Kur'an ve Sünnetteki Misaller

Hakim Tirmizi

Newest Kur'an ve Sünnetteki Misaller Quotes

You can find Newest Kur'an ve Sünnetteki Misaller quotes, newest Kur'an ve Sünnetteki Misaller book quotes, the most impressive sentences and paragraphs on 1000Kitap.
Allah’ın Bilinmesi Gereken Vasıfları:
O’nun celali, cemali, azameti, ihtişamı, nuru, rahmeti, otoritesi, şan ve şerefi, zenginliği, gücü, cömertliği ve merhametidir.
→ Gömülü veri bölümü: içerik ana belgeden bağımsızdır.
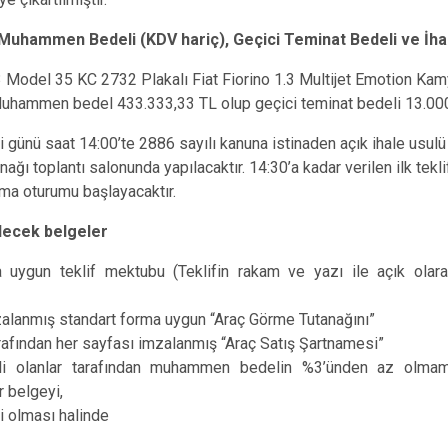
Buca
- Muhammen Bedeli (KDV hariç), Geçici Teminat Bedeli ve İhale
Çeşme
3 Model 35 KC 2732 Plakalı Fiat Fiorino 1.3 Multijet Emotion Ka
Çiğli
Muhammen bedel 433.333,33 TL olup geçici teminat bedeli 13.000,
Dikili
 günü saat 14:00’te 2886 sayılı kanuna istinaden açık ihale usulü
 toplantı salonunda yapılacaktır. 14:30’a kadar verilen ilk tekli
rma oturumu başlayacaktır.
ilecek belgeler
 uygun teklif mektubu (Teklifin rakam ve yazı ile açık olar
mzalanmış standart forma uygun “Araç Görme Tutanağını”
arafından her sayfası imzalanmış “Araç Satış Şartnamesi”
li olanlar tarafından muhammen bedelin %3’ünden az olma
ir belgeyi,
şi olması halinde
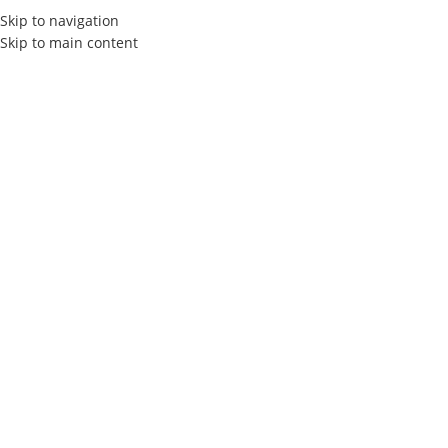
Skip to navigation
Skip to main content
Actualités
Home
Les Tendances Design Graphique
LES TENDANCES DESIGN GRAPHIQUE
Pourquoi le Branding en 2026 est
Essentiel pour les Entreprises en
Tunisie ?
Elly Agency
On 16 février 2026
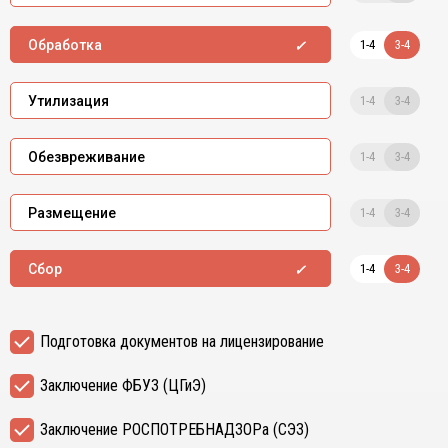
1-4
3-4
Обработка
1-4
3-4
Утилизация
1-4
3-4
Обезвреживание
1-4
3-4
Размещение
1-4
3-4
Сбор
Подготовка документов на лицензирование
Заключение ФБУЗ (ЦГиЭ)
Заключение РОСПОТРЕБНАДЗОРа (СЭЗ)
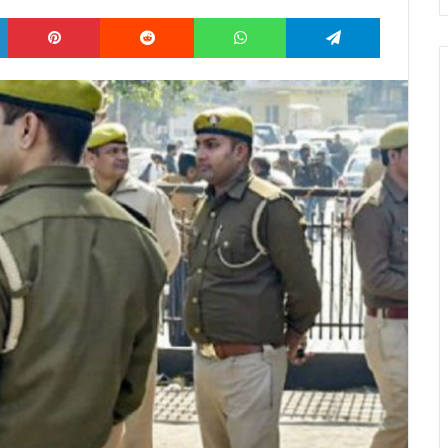
LinkedIn
Pinterest
Reddit
WhatsApp
Telegram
Kim Rabb’ini bu vasıflarla tanırsa kalbi sevinçle dolar, nefsi müstağni olur, uzuvları kuvvet bulur, emeli uzun olur ve ümidi fazlalaşır. Allah’in katındaki zenginliklerle gönlü de zengin olur. Allah’ın engin kudreti altında kalbi genişler, gayreti artar, imanı kuvvetlenir, yolunda istikamet bulur, dayandığı payandalar sabit ve sağlam olur; imanı kemale erer, kulluğu sadık olur, ismi yüce mertebelerde değerli bir hâle gelir, asaleti artar ve bu kişi Allah’ın merhametine nail olan has kullardan olur. Allah’ın dostluğunu kazanarak hidayete ulaşır. Bahsettiğimiz tüm bu vasıflar, nefsin nasibi ile ilgilidir. Nefis, Rabb’ini bu vasıflarla tanımazsa şaşkın, fakir, cansız, aldanmış ve solmuş bir nefis olur.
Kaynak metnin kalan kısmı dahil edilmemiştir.